Tijdens de onthulling van het oorlogsmonument van de Nederlandse sport strekte iedereen zijn rechterarm
Het beeld van Prometheus bij het Olympisch Stadion is precies 75 jaar oud. Dit werk van Fred Carasso is het oorlogsmonument van de Nederlandse sport.
De Nationale Sportherdenking van dit jaar bij het beeld van Prometheus. Foto Orhan Sahin / Comité Nationale Sportherdenking
Het beeld van Prometheus van Fred Carasso staat sinds 1947 bij het Olympisch Stadion. Aanvankelijk wilde het Nederlands Olympisch Comité een gedenkplaat aanbrengen bij de Marathontoren als nagedachtenis aan de sporters die in de Tweede Wereldoorlog waren omgekomen, maar die zou te weinig opvallen. ‘Bij nadere overweging, heeft ‘t bestuur van het NOC ’t juister geacht een gedenkteeken aan te brengen, dat niet alleen van elke plaats in het Olympisch Stadion goed zichtbaar is, maar ook een uitbeelding is van de gedachte, dat de geest van de afwezigen steeds tusschen ons is.’
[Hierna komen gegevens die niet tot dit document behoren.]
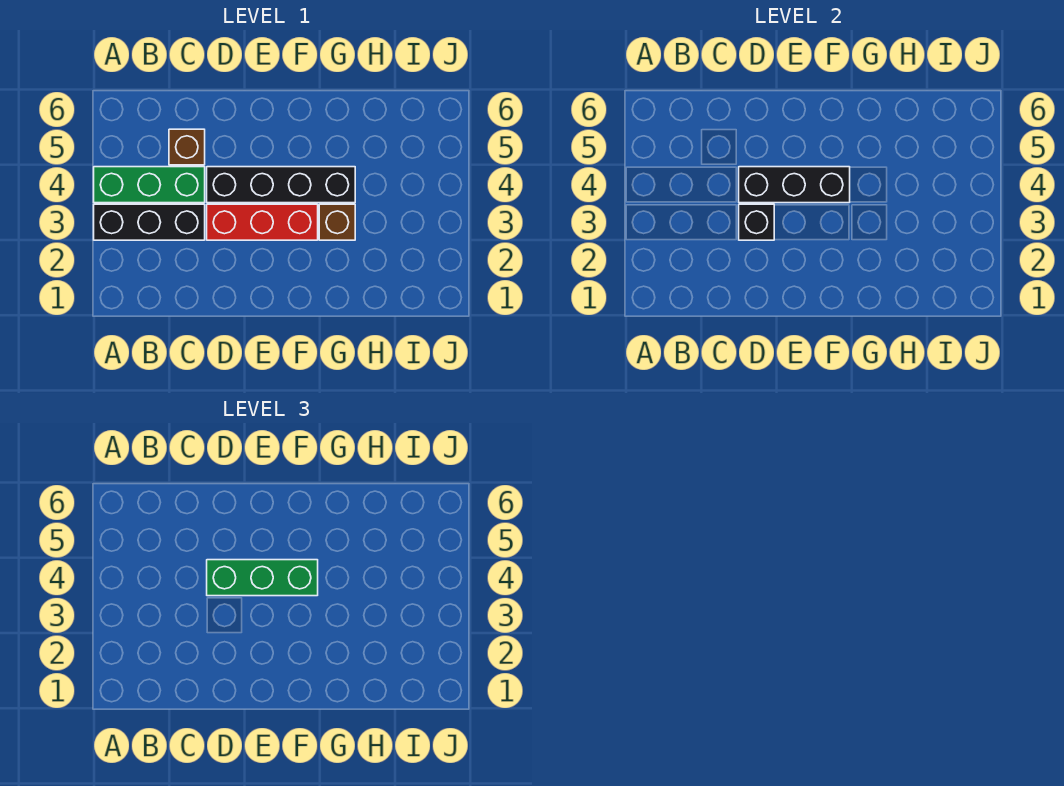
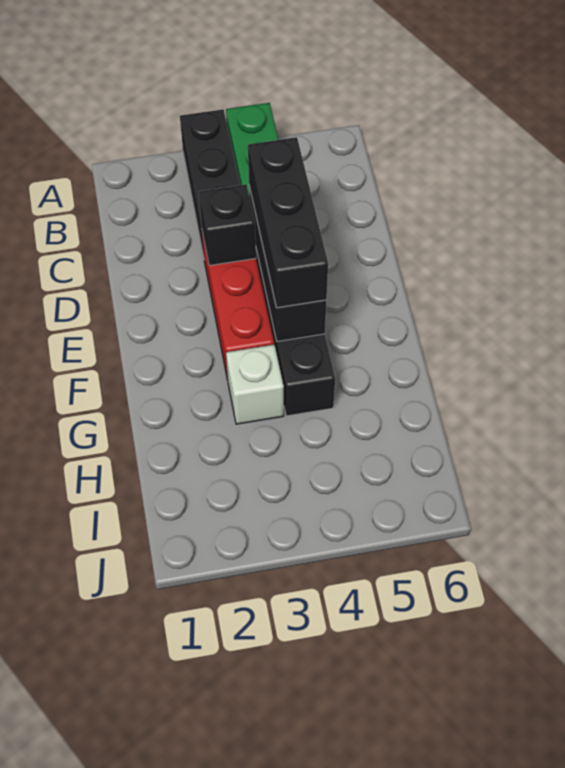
brown brick C5 level 1 -> none
green brick D4:F4 level 3 -> black brick D4:F4 level 3
brown brick G3 level 1 -> white brick G3 level 1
Carasso kreeg daarom de opdracht voor een standbeeld op de tribunes aan de zuidkant van het stadion, voor iedereen zichtbaar. Deze Italiaanse beeldhouwer was zelf slachtoffer van het fascisme geweest, omdat hij in 1934 als vluchteling voor Mussolini in Nederland arriveerde. Na de opdracht van het NOC realiseerde hij binnen drie maanden het beeld van Prometheus, dat verwijst naar de figuur uit de Griekse mythologie die het vuur stal van de goden om aan de mensen te geven. Het was een daad van verzet van Prometheus, waardoor de mensheid zich kon ontwikkelen, waarbij het vuur symbool staat voor vrijheid, kennis en onafhankelijkheid.
Carasso beschouwde Prometheus daarom als een moedig individu, dat in opstand kwam tegen het collectief, verwijzend naar de eenlingen die zich hadden verzet tegen de nationaalsocialistische moordmachine. Het vuur van Prometheus verwijst eveneens naar de Marathontoren, waar in 1928 voor de eerste keer het olympisch vuur werd ontstoken.
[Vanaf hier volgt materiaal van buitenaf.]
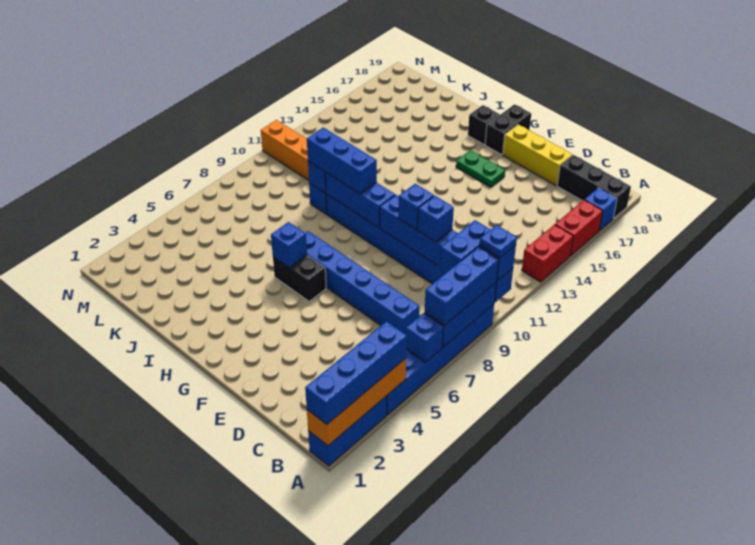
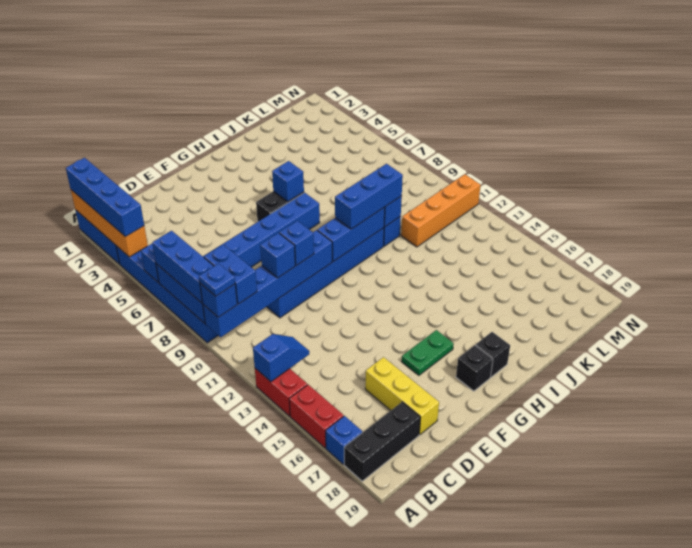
none -> blue slope A13:B13 level 2 top A
yellow brick D18:F18 level 1 -> yellow brick D16:D18 level 1
black brick G18:G19 level 1 -> black brick G18 level 1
Tijdens Nederland – België in 1959 is het Beeld van Prometheus duidelijk zichtbaar op de tribune. Foto Wim van Rossem via het Nationaal Archief
Op 22 juni 1947 was de onthulling tijdens de eerste Olympische Dag in vredestijd. ‘Voorafgegaan door vaandeldragers met kleurige doeken van turnverenigingen uit alle delen van het land kwam een lange rij turners en turnsters,’ aldus het Parool op 23 juni 1947, ‘die zich onder gespannen stilte op het veld opstelden en met een imposante massa-demonstratie het programma openden.’ NOC-voorzitter Charles Pahud de Mortanges hield een korte en sobere toespraak: ‘Laat dit teeken ons tevens een aansporing zijn tot het doen van onzen plicht.’
Olympische groet
Opmerkelijk genoeg brachten de turners de olympische groet toen prins Bernhard de rood-wit-blauwe vlag van het beeld verwijderde, waarbij de rechterarm werd gestrekt, de groet die zo doet denken aan die van de fascisten. Voor de zekerheid had Pahud de Mortanges persoonlijke instructies toegevoegd hoe dat precies moest: ‘Rechterarm zijwaarts omhoog en omlaag brengen.’
Niemand klaagde daarover, zelfs het communistische dagblad De Waarheid niet. Het Parool – ook een verzetskrant – schreef nuchter: ‘En terwijl de turners en turnsters de Olympische groet brachten, hoorden de toeschouwers staande en zwijgend aan hoe de gedragen tonen van het Wilhelmus de ruimte vulden als een ontroerende erkenning van de moed die vele sportvrienden door Duitse kogels deed vallen.’
De invloedrijke sportjournalist J. Hoven was zeer onder de indruk van het monument, schreef hij aan de NOC-voorzitter: ‘Het beeld wordt algemeen zeer bewonderd, het doet het ook bij avondlicht tegen de donkere lucht geweldig goed.’
Tijdens de renovatie van het Olympisch Stadion eind vorige eeuw werd het beeld van de tribunes verwijderd en leek het te verdwijnen in een opslag. Mede door een actie van buurtbewoner Martin Dijkstra is dit voorkomen en werd het herplaatst op het plein vóór het stadion. Sinds 2005 wordt daar de jaarlijkse Nationale Sportherdenking gehouden, waardoor het werk van Carasso de huidige invulling heeft gekregen van het nationale oorlogsmonument van de Nederlandse sport.